9Pero ahora nos has rechazado y humillado, y ya no sales con nuestros ejércitos. 10Nos haces retroceder ante el adversario, y los que nos odian nos saquean a su antojo. 11Nos entregas como ovejas para ser devoradas, y nos has dispersado entre las naciones. 12Vendes a tu pueblo por casi nada y no obtienes ninguna ganancia de su venta. 13Nos haces objeto de burla para nuestros vecinos, escarnecidos y despreciados por los que nos rodean. 14Nos haces motivo de refrán entre las naciones, un pueblo del que las demás naciones menean la cabeza. 15Todo el día mi humillación está delante de mí, y la vergüenza ha cubierto mi rostro, 16ante la voz del que insulta y ultraja, frente al enemigo que se venga.
17Todo esto ha venido sobre nosotros, y sin embargo no te hemos olvidado, ni hemos traicionado tu pacto. 18Nuestro corazón no se ha vuelto atrás, ni nuestros pasos se han apartado de tu camino, 19aunque nos has aplastado en la guarida de los chacales y nos has cubierto con densa oscuridad. 20Si hubiéramos olvidado el nombre de nuestro Padre o extendido nuestras manos a un dios extraño, 21¿no lo habría descubierto nuestro Padre? Porque él conoce los secretos del corazón. 22Sin embargo, por tu causa somos muertos todo el día; somos contados como ovejas para el matadero. b b v22 Pablo eleva este mismo clamor para describir a los creyentes que sufren por seguir a Jesús—y sin embargo «en todas estas cosas somos más que vencedores por medio de aquel que nos amó» (Romanos 8:36-37). El Padre nunca abandona a sus hijos, aun cuando la fidelidad lo cueste todo.
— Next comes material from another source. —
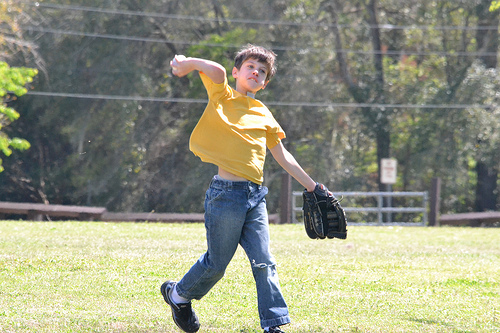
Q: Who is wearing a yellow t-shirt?
A: A child.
23¡Despierta! ¿Por qué duermes, Padre soberano? Levántate; no nos rechaces para siempre. 24¿Por qué escondes tu rostro y olvidas nuestra aflicción y nuestra opresión? 25Porque estamos abatidos hasta el polvo; nuestro cuerpo está pegado a la tierra. 26¡Levántate y ayúdanos! Redímenos por causa de tu amor fiel del pacto.